In the recent case of Hawkins v Atex Group, the Employment Appeal Tribunal (EAT) considered the question of discrimination on the grounds of marital status. The Claimant was employed by a company, in which her husband was the Chief Executive, when a policy prohibiting the employment of close relatives was implemented. This led to both the Claimant and her daughter being dismissed. The EAT decided that, unless the ground for the less favourable treatment is specifically “that they are married”, rather than only that they are in a close relationship which happens to take the form of marriage, there is no discrimination because of marital status. LJ Underhill observed that “although marriage and a close personal relationship usually go together, they are conceptually separate and not inevitable corollaries of one another.” In short, the policy applied to close relationships and not solely to spouses. The Respondent was not motivated by the fact that the Claimant was married to her husband. Accordingly, the EAT found that the treatment was not because of marital status.

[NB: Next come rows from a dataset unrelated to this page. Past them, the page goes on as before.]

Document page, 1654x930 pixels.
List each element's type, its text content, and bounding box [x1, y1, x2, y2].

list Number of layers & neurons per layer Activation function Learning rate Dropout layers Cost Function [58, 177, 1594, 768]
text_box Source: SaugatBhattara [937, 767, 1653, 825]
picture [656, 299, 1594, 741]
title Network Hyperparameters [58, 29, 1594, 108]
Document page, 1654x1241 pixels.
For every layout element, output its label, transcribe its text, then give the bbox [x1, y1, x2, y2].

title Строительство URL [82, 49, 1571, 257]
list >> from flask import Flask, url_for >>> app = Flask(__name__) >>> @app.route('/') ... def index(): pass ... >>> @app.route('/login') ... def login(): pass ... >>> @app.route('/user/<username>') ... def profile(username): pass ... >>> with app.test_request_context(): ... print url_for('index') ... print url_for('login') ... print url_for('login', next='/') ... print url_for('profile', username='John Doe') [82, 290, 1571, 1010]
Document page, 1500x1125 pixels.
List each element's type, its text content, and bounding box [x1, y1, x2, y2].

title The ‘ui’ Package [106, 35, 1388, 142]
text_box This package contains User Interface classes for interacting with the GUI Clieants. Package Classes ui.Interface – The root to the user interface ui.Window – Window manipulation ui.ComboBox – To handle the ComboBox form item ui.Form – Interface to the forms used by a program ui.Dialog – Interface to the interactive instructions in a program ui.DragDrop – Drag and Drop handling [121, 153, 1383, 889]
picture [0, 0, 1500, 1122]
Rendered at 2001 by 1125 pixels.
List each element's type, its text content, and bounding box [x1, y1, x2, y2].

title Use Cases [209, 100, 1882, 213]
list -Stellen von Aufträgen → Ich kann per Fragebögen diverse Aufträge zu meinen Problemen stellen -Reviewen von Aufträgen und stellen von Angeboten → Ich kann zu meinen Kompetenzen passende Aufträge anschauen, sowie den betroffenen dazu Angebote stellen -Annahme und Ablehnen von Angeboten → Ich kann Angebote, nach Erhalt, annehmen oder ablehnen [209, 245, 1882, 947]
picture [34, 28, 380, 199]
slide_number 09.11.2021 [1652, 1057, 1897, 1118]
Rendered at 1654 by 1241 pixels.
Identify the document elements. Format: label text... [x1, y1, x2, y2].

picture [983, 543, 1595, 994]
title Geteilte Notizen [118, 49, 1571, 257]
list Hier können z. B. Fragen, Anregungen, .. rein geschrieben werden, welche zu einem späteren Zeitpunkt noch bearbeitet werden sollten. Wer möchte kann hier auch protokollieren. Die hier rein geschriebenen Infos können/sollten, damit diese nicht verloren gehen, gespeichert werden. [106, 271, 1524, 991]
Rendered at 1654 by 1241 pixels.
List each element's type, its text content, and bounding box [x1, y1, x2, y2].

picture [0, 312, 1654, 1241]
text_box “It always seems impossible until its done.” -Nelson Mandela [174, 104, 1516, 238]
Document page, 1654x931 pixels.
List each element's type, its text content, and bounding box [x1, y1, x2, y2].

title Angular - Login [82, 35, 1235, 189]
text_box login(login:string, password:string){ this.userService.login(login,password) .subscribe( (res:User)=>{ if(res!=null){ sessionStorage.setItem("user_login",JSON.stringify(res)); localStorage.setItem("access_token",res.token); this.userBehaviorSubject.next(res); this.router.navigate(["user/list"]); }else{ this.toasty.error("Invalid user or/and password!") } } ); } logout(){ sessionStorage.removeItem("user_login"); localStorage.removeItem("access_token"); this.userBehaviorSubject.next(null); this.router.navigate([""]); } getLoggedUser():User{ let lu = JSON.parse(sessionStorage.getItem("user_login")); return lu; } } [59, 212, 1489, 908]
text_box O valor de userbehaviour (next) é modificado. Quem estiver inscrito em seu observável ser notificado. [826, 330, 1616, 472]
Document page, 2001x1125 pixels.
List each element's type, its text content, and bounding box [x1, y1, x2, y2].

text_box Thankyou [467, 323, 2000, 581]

However, this was a departure from a recent case of Dunn v Institute of Cemetery and Crematorium Management. In that case, it was held that a detriment which arose from being married to a particular person, not just being married, could give rise to a marital status discrimination claim.
The two EAT decisions appear to conflict on the subject of whether being married to a particular person is protected under the marital status umbrella. Until the issue is clarified by a higher court, employers should be wary of dismissing employees simply because they are married to colleagues.